RECORDED INFORMATION START

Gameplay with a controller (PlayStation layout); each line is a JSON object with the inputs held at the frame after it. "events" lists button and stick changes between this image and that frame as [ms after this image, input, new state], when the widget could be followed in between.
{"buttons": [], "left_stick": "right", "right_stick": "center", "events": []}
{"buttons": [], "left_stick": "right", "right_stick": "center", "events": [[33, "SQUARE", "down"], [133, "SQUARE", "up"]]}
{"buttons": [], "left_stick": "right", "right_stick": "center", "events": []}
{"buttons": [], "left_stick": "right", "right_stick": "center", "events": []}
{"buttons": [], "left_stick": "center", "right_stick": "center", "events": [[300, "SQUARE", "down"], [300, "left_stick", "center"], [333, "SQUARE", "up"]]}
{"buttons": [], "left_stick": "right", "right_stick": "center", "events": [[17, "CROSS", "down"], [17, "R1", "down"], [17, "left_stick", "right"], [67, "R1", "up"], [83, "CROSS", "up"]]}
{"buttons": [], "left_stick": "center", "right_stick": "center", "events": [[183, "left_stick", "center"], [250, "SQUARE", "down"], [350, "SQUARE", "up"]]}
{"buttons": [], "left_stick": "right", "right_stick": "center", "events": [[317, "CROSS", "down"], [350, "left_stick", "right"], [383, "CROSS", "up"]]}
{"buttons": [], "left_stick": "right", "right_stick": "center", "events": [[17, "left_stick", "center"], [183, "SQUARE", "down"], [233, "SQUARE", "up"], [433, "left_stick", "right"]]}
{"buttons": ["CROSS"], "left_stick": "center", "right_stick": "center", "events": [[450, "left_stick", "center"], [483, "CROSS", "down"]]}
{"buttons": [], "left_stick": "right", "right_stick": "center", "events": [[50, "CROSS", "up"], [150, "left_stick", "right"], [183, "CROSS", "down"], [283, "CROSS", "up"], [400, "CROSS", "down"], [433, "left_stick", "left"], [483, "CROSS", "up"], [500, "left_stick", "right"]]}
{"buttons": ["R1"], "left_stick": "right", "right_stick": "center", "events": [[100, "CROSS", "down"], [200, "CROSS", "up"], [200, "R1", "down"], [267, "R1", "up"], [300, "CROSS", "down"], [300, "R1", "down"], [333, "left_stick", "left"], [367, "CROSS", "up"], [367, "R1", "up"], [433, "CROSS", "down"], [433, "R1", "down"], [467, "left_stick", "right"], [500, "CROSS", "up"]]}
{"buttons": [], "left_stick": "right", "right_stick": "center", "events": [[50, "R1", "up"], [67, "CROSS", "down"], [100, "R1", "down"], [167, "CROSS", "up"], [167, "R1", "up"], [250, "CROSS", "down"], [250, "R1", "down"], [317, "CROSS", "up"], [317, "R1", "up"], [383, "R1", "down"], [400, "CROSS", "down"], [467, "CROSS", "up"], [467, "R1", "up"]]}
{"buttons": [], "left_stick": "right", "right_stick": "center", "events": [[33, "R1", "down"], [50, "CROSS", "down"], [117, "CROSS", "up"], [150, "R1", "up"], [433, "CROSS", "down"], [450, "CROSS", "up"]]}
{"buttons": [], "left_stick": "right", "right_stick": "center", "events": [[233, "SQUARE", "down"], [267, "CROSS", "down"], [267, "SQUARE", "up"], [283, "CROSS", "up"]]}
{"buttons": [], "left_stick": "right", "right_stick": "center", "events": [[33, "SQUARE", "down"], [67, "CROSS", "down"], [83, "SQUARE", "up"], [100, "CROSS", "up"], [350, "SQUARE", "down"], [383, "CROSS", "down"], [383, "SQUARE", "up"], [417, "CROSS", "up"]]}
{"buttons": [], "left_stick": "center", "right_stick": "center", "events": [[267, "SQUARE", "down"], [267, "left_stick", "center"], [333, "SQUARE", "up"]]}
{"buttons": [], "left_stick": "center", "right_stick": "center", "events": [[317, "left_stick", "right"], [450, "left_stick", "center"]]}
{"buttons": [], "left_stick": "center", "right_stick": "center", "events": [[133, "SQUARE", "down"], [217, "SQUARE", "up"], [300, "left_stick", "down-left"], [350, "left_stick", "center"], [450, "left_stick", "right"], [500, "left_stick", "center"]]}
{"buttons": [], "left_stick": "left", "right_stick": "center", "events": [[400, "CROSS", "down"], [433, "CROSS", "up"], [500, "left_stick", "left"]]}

RECORDED INFORMATION END

Write out the material from the first line to the last, exactly.

Gameplay with a controller (PlayStation layout); each line is a JSON object with the inputs held at the frame after it. "events" lists button and stick changes between this image and that frame as [ms after this image, input, new state], when the widget could be followed in between.
{"buttons": [], "left_stick": "right", "right_stick": "center", "events": []}
{"buttons": [], "left_stick": "right", "right_stick": "center", "events": [[33, "SQUARE", "down"], [133, "SQUARE", "up"]]}
{"buttons": [], "left_stick": "right", "right_stick": "center", "events": []}
{"buttons": [], "left_stick": "right", "right_stick": "center", "events": []}
{"buttons": [], "left_stick": "center", "right_stick": "center", "events": [[300, "SQUARE", "down"], [300, "left_stick", "center"], [333, "SQUARE", "up"]]}
{"buttons": [], "left_stick": "right", "right_stick": "center", "events": [[17, "CROSS", "down"], [17, "R1", "down"], [17, "left_stick", "right"], [67, "R1", "up"], [83, "CROSS", "up"]]}
{"buttons": [], "left_stick": "center", "right_stick": "center", "events": [[183, "left_stick", "center"], [250, "SQUARE", "down"], [350, "SQUARE", "up"]]}
{"buttons": [], "left_stick": "right", "right_stick": "center", "events": [[317, "CROSS", "down"], [350, "left_stick", "right"], [383, "CROSS", "up"]]}
{"buttons": [], "left_stick": "right", "right_stick": "center", "events": [[17, "left_stick", "center"], [183, "SQUARE", "down"], [233, "SQUARE", "up"], [433, "left_stick", "right"]]}
{"buttons": ["CROSS"], "left_stick": "center", "right_stick": "center", "events": [[450, "left_stick", "center"], [483, "CROSS", "down"]]}
{"buttons": [], "left_stick": "right", "right_stick": "center", "events": [[50, "CROSS", "up"], [150, "left_stick", "right"], [183, "CROSS", "down"], [283, "CROSS", "up"], [400, "CROSS", "down"], [433, "left_stick", "left"], [483, "CROSS", "up"], [500, "left_stick", "right"]]}
{"buttons": ["R1"], "left_stick": "right", "right_stick": "center", "events": [[100, "CROSS", "down"], [200, "CROSS", "up"], [200, "R1", "down"], [267, "R1", "up"], [300, "CROSS", "down"], [300, "R1", "down"], [333, "left_stick", "left"], [367, "CROSS", "up"], [367, "R1", "up"], [433, "CROSS", "down"], [433, "R1", "down"], [467, "left_stick", "right"], [500, "CROSS", "up"]]}
{"buttons": [], "left_stick": "right", "right_stick": "center", "events": [[50, "R1", "up"], [67, "CROSS", "down"], [100, "R1", "down"], [167, "CROSS", "up"], [167, "R1", "up"], [250, "CROSS", "down"], [250, "R1", "down"], [317, "CROSS", "up"], [317, "R1", "up"], [383, "R1", "down"], [400, "CROSS", "down"], [467, "CROSS", "up"], [467, "R1", "up"]]}
{"buttons": [], "left_stick": "right", "right_stick": "center", "events": [[33, "R1", "down"], [50, "CROSS", "down"], [117, "CROSS", "up"], [150, "R1", "up"], [433, "CROSS", "down"], [450, "CROSS", "up"]]}
{"buttons": [], "left_stick": "right", "right_stick": "center", "events": [[233, "SQUARE", "down"], [267, "CROSS", "down"], [267, "SQUARE", "up"], [283, "CROSS", "up"]]}
{"buttons": [], "left_stick": "right", "right_stick": "center", "events": [[33, "SQUARE", "down"], [67, "CROSS", "down"], [83, "SQUARE", "up"], [100, "CROSS", "up"], [350, "SQUARE", "down"], [383, "CROSS", "down"], [383, "SQUARE", "up"], [417, "CROSS", "up"]]}
{"buttons": [], "left_stick": "center", "right_stick": "center", "events": [[267, "SQUARE", "down"], [267, "left_stick", "center"], [333, "SQUARE", "up"]]}
{"buttons": [], "left_stick": "center", "right_stick": "center", "events": [[317, "left_stick", "right"], [450, "left_stick", "center"]]}
{"buttons": [], "left_stick": "center", "right_stick": "center", "events": [[133, "SQUARE", "down"], [217, "SQUARE", "up"], [300, "left_stick", "down-left"], [350, "left_stick", "center"], [450, "left_stick", "right"], [500, "left_stick", "center"]]}
{"buttons": [], "left_stick": "left", "right_stick": "center", "events": [[400, "CROSS", "down"], [433, "CROSS", "up"], [500, "left_stick", "left"]]}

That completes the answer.